Em exercício simples de pesquisa de jurisprudência com base em 37 acórdãos com
conexão ao caso concreto, apreciados pelo TCU até cinco anos antes do certame[2], constatou-se que não
havia jurisprudência pacificada no TCU sobre
a exigência de vistoria veicular para fins de qualificação técnica,
credenciamento ou habilitação.
A exigência de vistoria veicular para fins de qualificação técnica surgiu como
uma prática administrativa voltada a contornar problemas de qualidade e
quantidade de veículos de transporte escolar, recorrentes nos pequenos
municípios beneficiados pelo Programa Nacional de Apoio ao Transporte do
Escolar.
Em 2012, é editada a súmula 272 do TCU,
treinando o olhar dos auditores para esta questão. Porém, a súmula jamais foi
aplicada e nos dois casos em que se reconheceu a ilegalidade da vistoria
durante o certame, não houve responsabilização (Ac. 1557/2012; Ac. 2874/2013).

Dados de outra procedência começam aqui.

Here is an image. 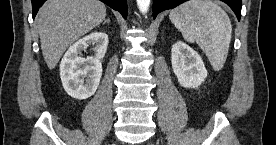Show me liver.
<instances>
[{
    "label": "liver",
    "instance_id": "obj_1",
    "mask_svg": "<svg viewBox=\"0 0 276 145\" xmlns=\"http://www.w3.org/2000/svg\"><path fill=\"white\" fill-rule=\"evenodd\" d=\"M106 6L99 0H48L40 8L37 28L44 60L54 69L65 50L100 25Z\"/></svg>",
    "mask_w": 276,
    "mask_h": 145
}]
</instances>
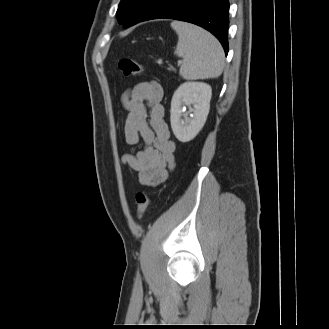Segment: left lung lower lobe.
<instances>
[{
	"mask_svg": "<svg viewBox=\"0 0 329 329\" xmlns=\"http://www.w3.org/2000/svg\"><path fill=\"white\" fill-rule=\"evenodd\" d=\"M228 0H152L129 24L167 18L196 24L211 32L228 53Z\"/></svg>",
	"mask_w": 329,
	"mask_h": 329,
	"instance_id": "0a47b994",
	"label": "left lung lower lobe"
}]
</instances>
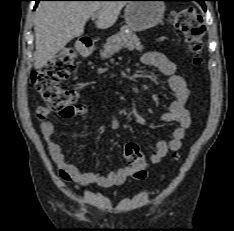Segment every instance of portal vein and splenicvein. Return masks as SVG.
<instances>
[{
    "label": "portal vein and splenic vein",
    "mask_w": 234,
    "mask_h": 231,
    "mask_svg": "<svg viewBox=\"0 0 234 231\" xmlns=\"http://www.w3.org/2000/svg\"><path fill=\"white\" fill-rule=\"evenodd\" d=\"M98 17V14H92V19L95 20Z\"/></svg>",
    "instance_id": "18ae733b"
}]
</instances>
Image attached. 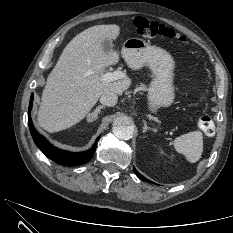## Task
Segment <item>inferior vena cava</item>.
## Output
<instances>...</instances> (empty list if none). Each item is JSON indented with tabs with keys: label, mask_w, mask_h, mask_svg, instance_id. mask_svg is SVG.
Wrapping results in <instances>:
<instances>
[{
	"label": "inferior vena cava",
	"mask_w": 233,
	"mask_h": 233,
	"mask_svg": "<svg viewBox=\"0 0 233 233\" xmlns=\"http://www.w3.org/2000/svg\"><path fill=\"white\" fill-rule=\"evenodd\" d=\"M117 101H118L117 95L114 92H110V91L103 93L100 97V103L109 107L116 105Z\"/></svg>",
	"instance_id": "602c4592"
}]
</instances>
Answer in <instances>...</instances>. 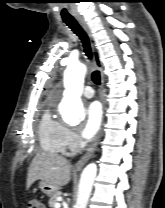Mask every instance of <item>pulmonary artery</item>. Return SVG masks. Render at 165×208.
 <instances>
[{"instance_id": "e3ab8cb5", "label": "pulmonary artery", "mask_w": 165, "mask_h": 208, "mask_svg": "<svg viewBox=\"0 0 165 208\" xmlns=\"http://www.w3.org/2000/svg\"><path fill=\"white\" fill-rule=\"evenodd\" d=\"M95 92L91 86H85L82 90V96L85 98H92L94 97Z\"/></svg>"}]
</instances>
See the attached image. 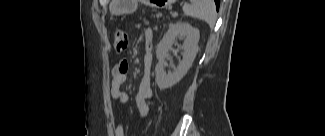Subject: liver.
<instances>
[{
  "label": "liver",
  "mask_w": 325,
  "mask_h": 136,
  "mask_svg": "<svg viewBox=\"0 0 325 136\" xmlns=\"http://www.w3.org/2000/svg\"><path fill=\"white\" fill-rule=\"evenodd\" d=\"M110 10H111V12H112V3H111V5H110Z\"/></svg>",
  "instance_id": "6515ba94"
}]
</instances>
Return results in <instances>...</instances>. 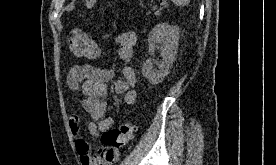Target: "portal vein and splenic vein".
Here are the masks:
<instances>
[{"instance_id":"portal-vein-and-splenic-vein-1","label":"portal vein and splenic vein","mask_w":276,"mask_h":165,"mask_svg":"<svg viewBox=\"0 0 276 165\" xmlns=\"http://www.w3.org/2000/svg\"><path fill=\"white\" fill-rule=\"evenodd\" d=\"M159 13V11H156V14H158Z\"/></svg>"}]
</instances>
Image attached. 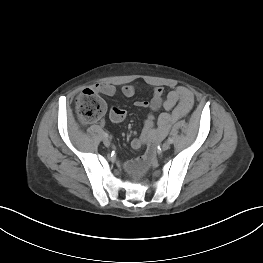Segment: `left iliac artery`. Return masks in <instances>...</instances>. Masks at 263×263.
Instances as JSON below:
<instances>
[{"mask_svg":"<svg viewBox=\"0 0 263 263\" xmlns=\"http://www.w3.org/2000/svg\"><path fill=\"white\" fill-rule=\"evenodd\" d=\"M168 142H169L170 144H172V143H173V138H172V137H169V138H168Z\"/></svg>","mask_w":263,"mask_h":263,"instance_id":"44dca946","label":"left iliac artery"}]
</instances>
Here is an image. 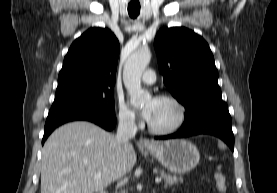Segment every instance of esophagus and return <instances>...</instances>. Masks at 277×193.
Here are the masks:
<instances>
[{"label": "esophagus", "mask_w": 277, "mask_h": 193, "mask_svg": "<svg viewBox=\"0 0 277 193\" xmlns=\"http://www.w3.org/2000/svg\"><path fill=\"white\" fill-rule=\"evenodd\" d=\"M139 143H140L142 146H145V147H149V146H152V145H153L152 141H150V140L147 139V138H143V137H141V138L139 139Z\"/></svg>", "instance_id": "obj_1"}]
</instances>
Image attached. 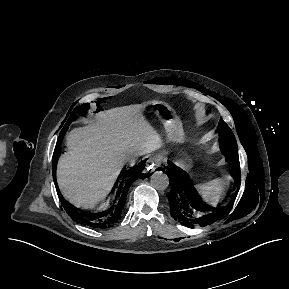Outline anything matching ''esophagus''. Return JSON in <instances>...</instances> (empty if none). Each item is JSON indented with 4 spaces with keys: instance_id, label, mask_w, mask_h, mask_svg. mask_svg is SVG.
<instances>
[{
    "instance_id": "34e87169",
    "label": "esophagus",
    "mask_w": 289,
    "mask_h": 289,
    "mask_svg": "<svg viewBox=\"0 0 289 289\" xmlns=\"http://www.w3.org/2000/svg\"><path fill=\"white\" fill-rule=\"evenodd\" d=\"M161 166V159L159 156H151L146 161L147 170L151 172L156 171Z\"/></svg>"
}]
</instances>
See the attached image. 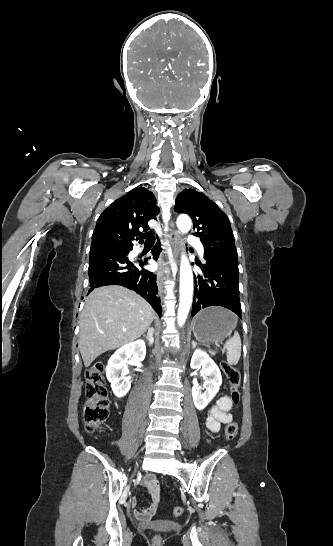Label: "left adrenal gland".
<instances>
[{
	"label": "left adrenal gland",
	"instance_id": "left-adrenal-gland-1",
	"mask_svg": "<svg viewBox=\"0 0 333 546\" xmlns=\"http://www.w3.org/2000/svg\"><path fill=\"white\" fill-rule=\"evenodd\" d=\"M196 345H197V343L194 342V341H192V347H193V349L196 347Z\"/></svg>",
	"mask_w": 333,
	"mask_h": 546
}]
</instances>
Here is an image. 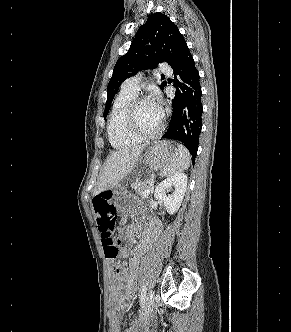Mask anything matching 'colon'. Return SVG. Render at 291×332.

Ademais, o relatório de auditoria da política pública (Ac. 1614/2013) não
apresentou qualquer recomendação ou determinação sobre o assunto.
O reconhecimento da jurisprudência pacificada pelo TCU não é tarefa simples, devendo ser orientada pela Nova
LINDB e pelo CPC.
É ônus do TCU indicar
com clareza a sua jurisprudência pacificada, preferencialmente na forma de
súmulas. O CPC é bastante claro em conferir essa responsabilidade aos
Tribunais.
O ônus de dizer a jurisprudência pacífica não pode ser transferido ao
particular e nem aos advogados públicos, que jamais poderão ser
responsabilizados por deixar de reconhecê-la ou desconsiderá-la (tipificação
assim fere a reserva de lei).
O reconhecimento da jurisprudência pacífica deve ser guiado por metodologia
sólida, com amostra composta pela similaridade com o caso concreto e a questão
jurídica em debate, e que sejam situados à época dos fatos.
Mais importante que reconhecer a jurisprudência pacificada, busca inglória em
qualquer Tribunal, é trabalhar para a boa fundamentação das decisões.
[1] Súmula 272 do TCU:
'[n]o edital de licitação,
é vedada a inclusão de exigências de habilitação e de quesitos de pontuação
técnica para cujo atendimento os licitantes tenham de incorrer em custos que
não sejam necessários anteriormente à celebração do contrato'.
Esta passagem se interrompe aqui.